Is Your Research Paper Slim and Trim for Today’s Scholarly Journals
There was a time when the articles published in academic and scientific journals had to be a little on the hefty side to be considered truly healthy scholarship – the kind of scholarship that is firmly anchored with loads of data, detailed descriptions of every result, pages of notes and long lists of references. These elements are still valid and necessary aspects of the writing submitted to scholarly journals, and in the lengthier formats of books and theses the space dedicated to them can still match their role and importance in much earlier studies. However, today’s academic and scientific journals are faced with the challenge of publishing an increasingly larger number of articles and of publishing those papers very quickly indeed. Most scholarly journals also aim to reach an audience that extends far beyond the specialised readers who were virtually the sole consumers of such journals a century ago. This trend means that the papers now submitted to academic and scientific journals tend to be slimmer and well trimmed, and writing that demonstrates an appropriate fitness is more likely to meet with acceptance and achieve successful publication.
There are a number of ways to slim and trim your article for submission to an academic or scientific journal, but do be sure to start by familiarising yourself with the guidelines for authors provided by the journal and with a selection of the papers recently published by that journal.
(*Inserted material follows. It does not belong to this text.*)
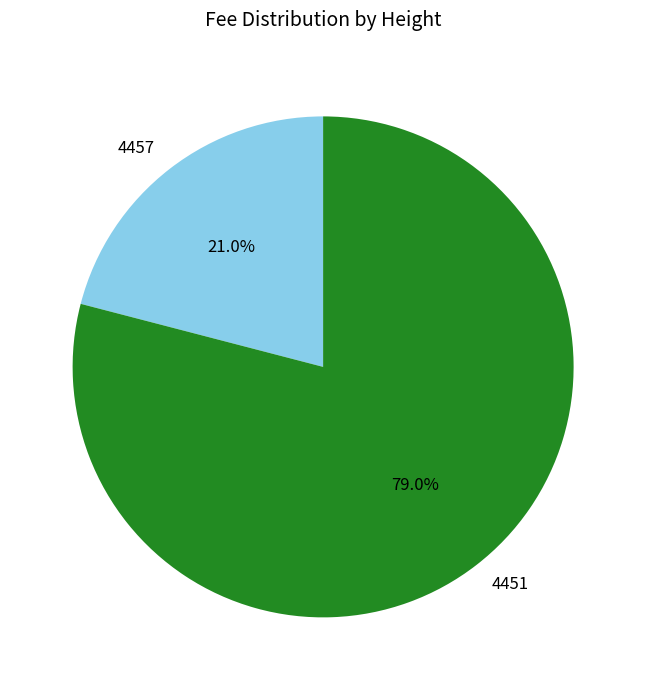

What percentage is the 4457 slice, to the nearest percent?

21%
Pay special attention to length and structural requirements and the ways in which the published papers follow the guidelines while presenting sophisticated research in a professional manner. If you keep the journal’s requirements and the general trend for slimmer articles in mind as you draft your paper, you will likely have to do less trimming and revising down the road. However, papers written in a lengthier mode can effectively be slimmed down to the right size and shape at any point in their development, and some authors will prefer to write what they feel necessary to present their research and argument and then trim their work to fit journal guidelines and preferences.
A carefully designed structure enhancing the progress of your main argument and featuring clearly delineated sections for different kinds of information will almost always allow you to present your research and thoughts in fewer words. It will also make your work more accessible to readers, so do give considerable thought to the organisational options available to you within the structural requirements indicated by the journal. Aim for headings and subheadings that are catchy while accurately representing the contents of the sections and subsections that follow. Complicated data and procedures can often be communicated more concisely and effectively in tables and figures that have an immediate visual impact, but tables and figures require descriptive headings, captions and labels if your readers are to make good sense of them. Referring to each table or figure by number as you discuss the relevant material in your main text is not only standard scholarly practice, but also the best way to ensure that your audience will consult your tables and figures precisely when they are most important to your argument.
That main argument can in many cases be streamlined as well. Often an academic or scientific argument will follow more than one line of argumentation as it describes and analyses the complicated results of advanced research. This is an excellent approach for a book or thesis, but focussing closely on a single line of thought by emphasising the most interesting or revealing results can often be a more effective strategy for a journal article. Many journals allow notes and appendices, with the latter sometimes designed for supplemental archives and not included in word counts, so any extra material or conflicting results that you simply cannot remove entirely can perhaps be shifted into endnotes or appendices to produce a slimmer and trimmer paper.